David Humphreys Miller (June 8, 1918 – August 21, 1992) was an American artist, author, and film advisor who specialized in the culture of the northern Plains Indians. He was most notable for painting his 72 portraits of the survivors of the Battle of the Little Bighorn. In addition to his portraiture, he was also featured as a technical advisor on Native American culture for the films Cheyenne Autumn, How the West was Won, and the TV show Daniel Boone. Miller also wrote several books on Indian history. In 1948, he arranged the last meeting of the Bighorn survivors at the dedication of the Crazy Horse Memorial.

== Biography ==
Miller was born in Van Wert, Ohio, into a family of artists. He spent most of his childhood sketching and painting to develop his artistic talent. At age 16 with the aid of a translator, he first visited the Pine Ridge Indian Reservation in South Dakota and began interviewing the remaining survivors of the Battle of Little Bighorn, most of whom were over 70 years old. Most of them had never before conveyed their stories to a white man. As the Indian warriors were a majority of the battle survivors, these assorted interviews proved very important to later historical study of Custer's fall.
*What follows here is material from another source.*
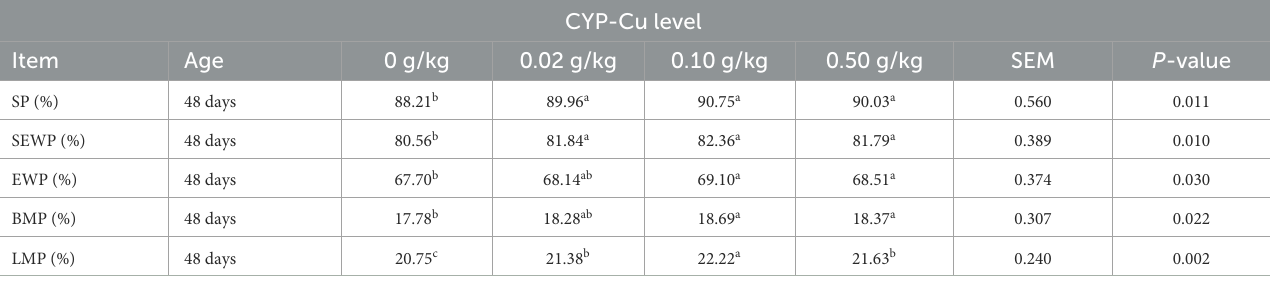
TABLE 4 Effect of dietary CYP-Cu on the carcass performance in broilers on day 48.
He went on to study art at the University of Michigan, New York University, and at the Grand Central School of Art under Harvey Dunn. He also worked privately with Winold Reiss, continuing his work on the Bighorn survivors with his family's blessing during the summer. In 1942, he went into service for the 14th Air Corps in China during World War II. By the time of his return to the United States, there were only 20 living survivors of the battle. Furthering his study of the Plains peoples, Miller learned 14 Indian languages, including sign languages, and was adopted into 16 separate Indian families. Eventually, he was given the name Chief Iron White Man by Black Elk, in honor of the Oglala Sioux medicine man who had been at Little Bighorn. He later served as a technical advisor for 25 "Western" films. A good friend of Korczak Ziolkowski, Miller organized the last reunion of the remaining 8 Bighorn survivors on June 3, 1948, at the dedication of the Crazy Horse Memorial. In 1971, he wrote an extensive article on the recollections of the Custer survivors for American Heritage magazine. In his later years, Miller and his wife, Jan, lived in Rancho Santa Fe, California, where he continued to paint and write until his death in 1992.

== Works ==
Miller's most prominent and historically significant works were his 72 portraits of Custer survivors, which began with his painting of Chief Henry Oscar One Bull in 1935, and were completed in 1942. Most of his portraits were painted on flat, white acrylic. He took special care to precisely recreate native gear, clothing, and weaponry. In 1972, his works won the Western Heritage Award from National Cowboy Hall of Fame. His other works included the mural commissions of Mount Rushmore, and at the Citadel, Charleston, South Carolina. His writings included the books Custer's Fall: The Indian Side of the Story (1957), and Ghost Dance (1959).